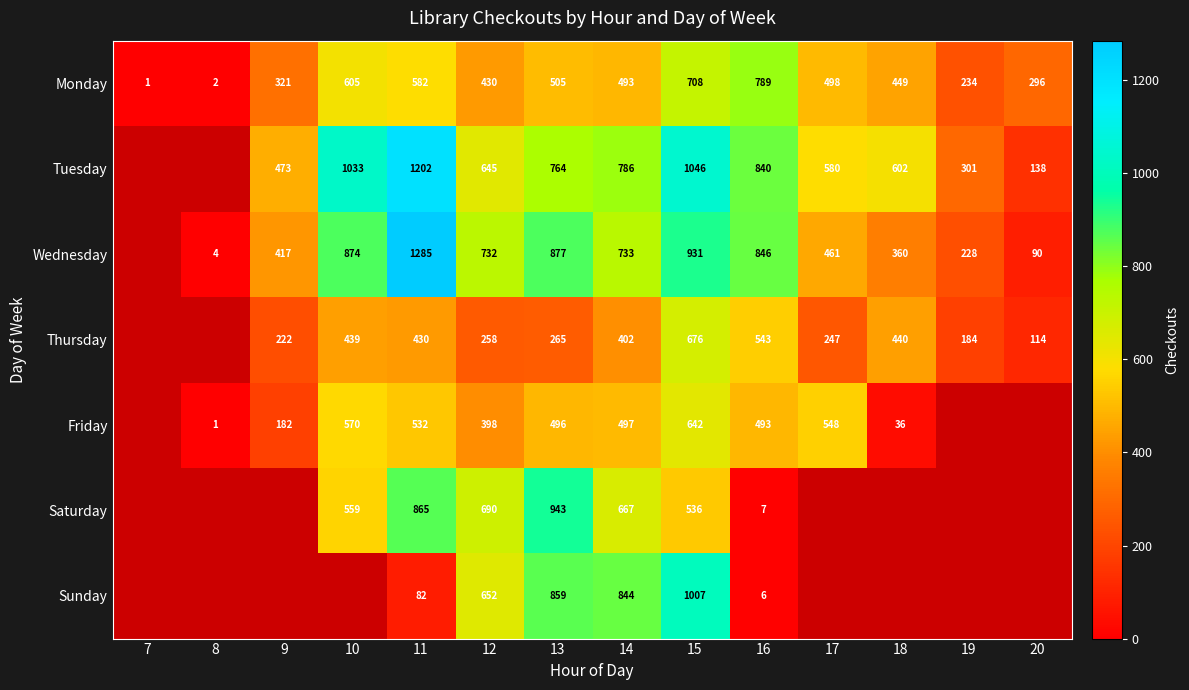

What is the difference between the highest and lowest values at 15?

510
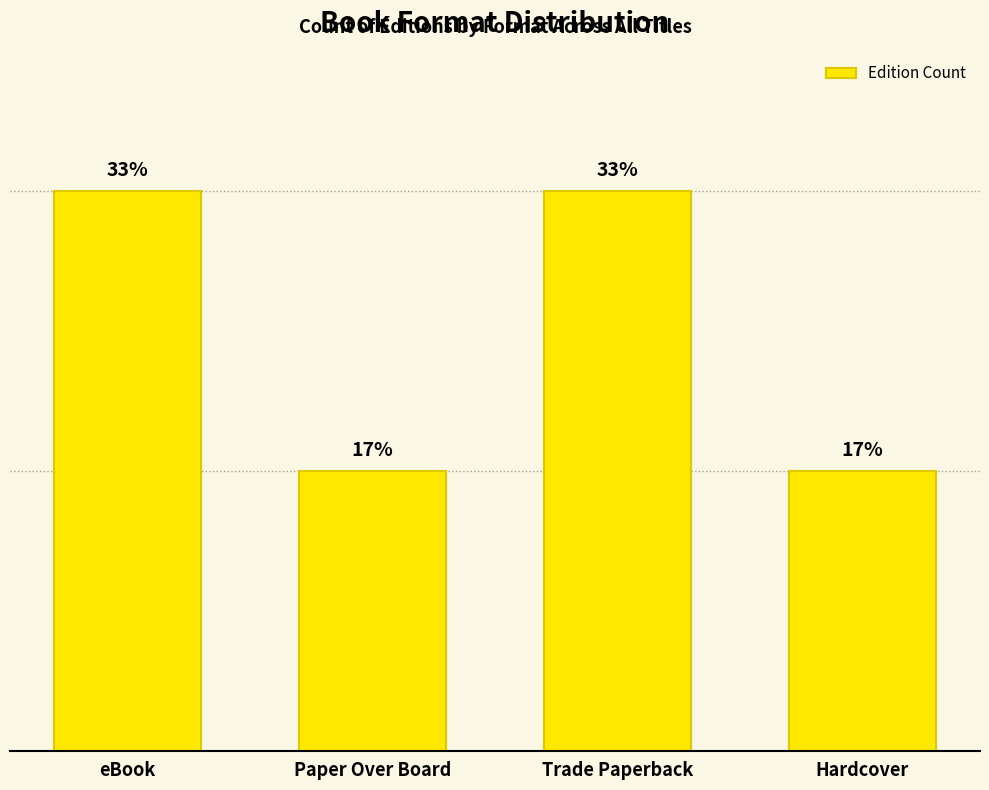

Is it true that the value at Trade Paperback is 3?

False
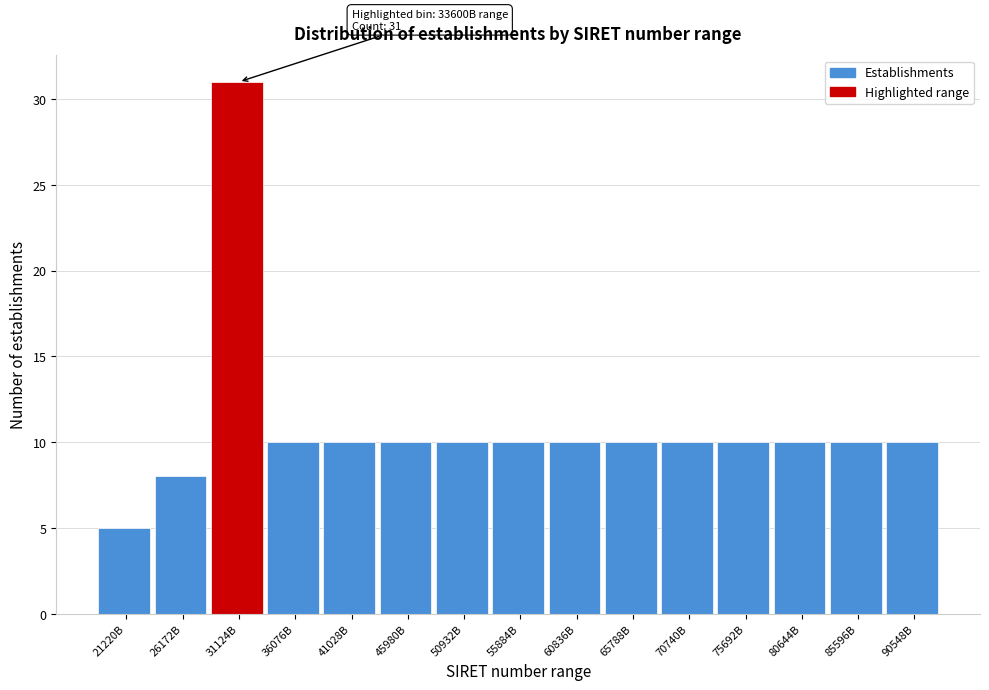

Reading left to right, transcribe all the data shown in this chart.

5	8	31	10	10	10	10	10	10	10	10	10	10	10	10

-------------------------

→ TASK DETAILS: Give the lines of the entries as a numbered list, leaving out blank lines, starting at the line with "Reading left to" and continuing through the last line of the entries. Include only those lines.

→ RESULT OF THIS TASK:
1. Reading left to right, transcribe all the data shown in this chart.
2. 5	8	31	10	10	10	10	10	10	10	10	10	10	10	10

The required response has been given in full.